Stored records:
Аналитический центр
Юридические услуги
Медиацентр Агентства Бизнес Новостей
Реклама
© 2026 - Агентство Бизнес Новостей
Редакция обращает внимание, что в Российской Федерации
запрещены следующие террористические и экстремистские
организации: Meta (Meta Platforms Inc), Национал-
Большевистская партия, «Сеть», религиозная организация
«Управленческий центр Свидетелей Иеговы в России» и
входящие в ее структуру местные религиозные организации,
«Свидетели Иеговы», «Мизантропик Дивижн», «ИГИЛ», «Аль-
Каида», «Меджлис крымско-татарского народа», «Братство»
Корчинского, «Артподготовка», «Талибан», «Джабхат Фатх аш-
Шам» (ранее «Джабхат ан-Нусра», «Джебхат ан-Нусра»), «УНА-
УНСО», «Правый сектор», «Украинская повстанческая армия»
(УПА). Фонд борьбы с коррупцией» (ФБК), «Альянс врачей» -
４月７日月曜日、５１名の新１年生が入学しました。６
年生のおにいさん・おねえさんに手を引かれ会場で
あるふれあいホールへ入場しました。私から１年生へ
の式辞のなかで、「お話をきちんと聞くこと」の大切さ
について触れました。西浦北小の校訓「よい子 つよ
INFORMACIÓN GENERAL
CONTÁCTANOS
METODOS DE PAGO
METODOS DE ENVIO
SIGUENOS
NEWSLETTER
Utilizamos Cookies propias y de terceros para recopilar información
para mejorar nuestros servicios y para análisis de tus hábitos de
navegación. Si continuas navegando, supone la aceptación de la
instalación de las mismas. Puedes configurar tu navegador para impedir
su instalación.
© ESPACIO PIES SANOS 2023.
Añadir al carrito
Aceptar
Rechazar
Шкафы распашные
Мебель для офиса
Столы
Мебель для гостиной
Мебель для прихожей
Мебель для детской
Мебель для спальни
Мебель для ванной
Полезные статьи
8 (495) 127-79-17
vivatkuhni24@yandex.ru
--
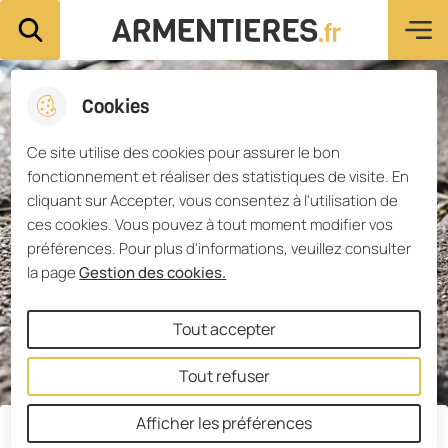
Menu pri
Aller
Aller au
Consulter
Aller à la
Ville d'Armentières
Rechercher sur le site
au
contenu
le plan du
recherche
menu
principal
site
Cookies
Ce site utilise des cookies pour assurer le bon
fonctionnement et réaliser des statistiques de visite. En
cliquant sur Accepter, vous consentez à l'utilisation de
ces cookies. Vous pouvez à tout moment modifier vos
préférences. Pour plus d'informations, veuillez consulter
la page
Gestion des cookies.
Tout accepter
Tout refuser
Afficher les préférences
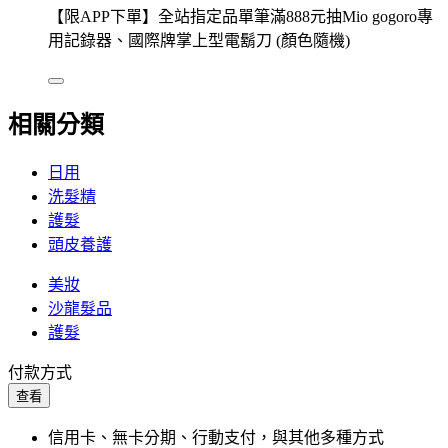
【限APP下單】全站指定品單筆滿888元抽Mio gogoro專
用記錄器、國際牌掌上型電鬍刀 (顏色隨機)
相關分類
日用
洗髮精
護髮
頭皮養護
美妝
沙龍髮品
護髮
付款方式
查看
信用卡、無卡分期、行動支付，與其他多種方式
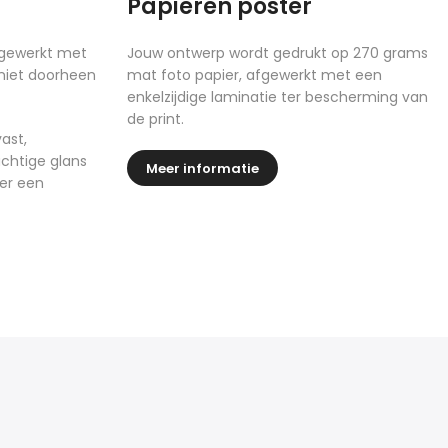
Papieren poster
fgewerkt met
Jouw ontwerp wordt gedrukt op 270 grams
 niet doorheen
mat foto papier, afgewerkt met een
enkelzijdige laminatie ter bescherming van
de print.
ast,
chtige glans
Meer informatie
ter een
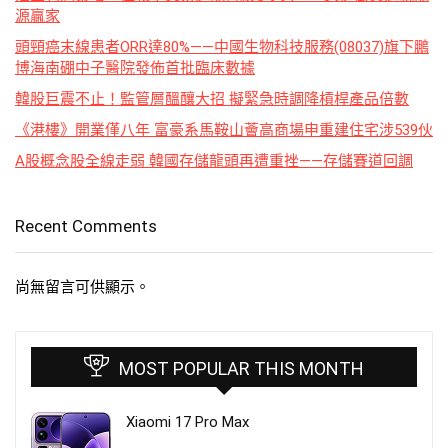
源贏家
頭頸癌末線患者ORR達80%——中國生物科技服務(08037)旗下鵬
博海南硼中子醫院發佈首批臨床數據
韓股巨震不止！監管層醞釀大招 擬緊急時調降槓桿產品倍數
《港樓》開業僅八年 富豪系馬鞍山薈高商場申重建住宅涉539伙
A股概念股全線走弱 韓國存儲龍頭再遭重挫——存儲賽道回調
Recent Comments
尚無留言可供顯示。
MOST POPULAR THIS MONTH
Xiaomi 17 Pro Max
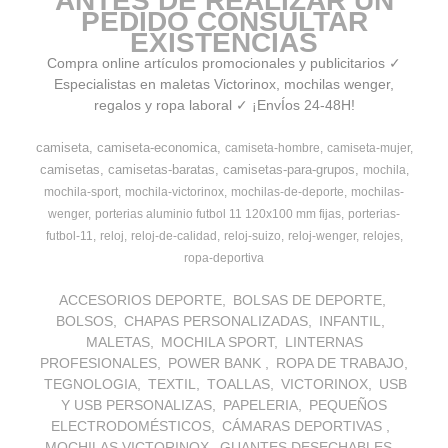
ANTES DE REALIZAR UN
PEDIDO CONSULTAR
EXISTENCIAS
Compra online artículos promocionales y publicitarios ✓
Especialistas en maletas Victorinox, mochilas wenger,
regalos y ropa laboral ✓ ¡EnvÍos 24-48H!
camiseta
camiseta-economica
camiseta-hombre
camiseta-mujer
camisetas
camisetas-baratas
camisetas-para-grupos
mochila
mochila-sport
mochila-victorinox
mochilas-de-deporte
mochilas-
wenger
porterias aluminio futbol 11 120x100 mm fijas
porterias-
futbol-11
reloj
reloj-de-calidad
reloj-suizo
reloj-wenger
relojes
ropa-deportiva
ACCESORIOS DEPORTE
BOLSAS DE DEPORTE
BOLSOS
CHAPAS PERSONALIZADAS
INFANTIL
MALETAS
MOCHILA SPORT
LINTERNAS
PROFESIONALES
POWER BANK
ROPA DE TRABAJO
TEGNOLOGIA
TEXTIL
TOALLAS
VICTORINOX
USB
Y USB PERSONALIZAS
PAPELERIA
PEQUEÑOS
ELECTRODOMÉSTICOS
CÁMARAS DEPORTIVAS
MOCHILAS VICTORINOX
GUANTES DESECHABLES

• TASK
Say only the number of lines of the data above in which the string "организации" occurs.

• SOLVED EXERCISE
2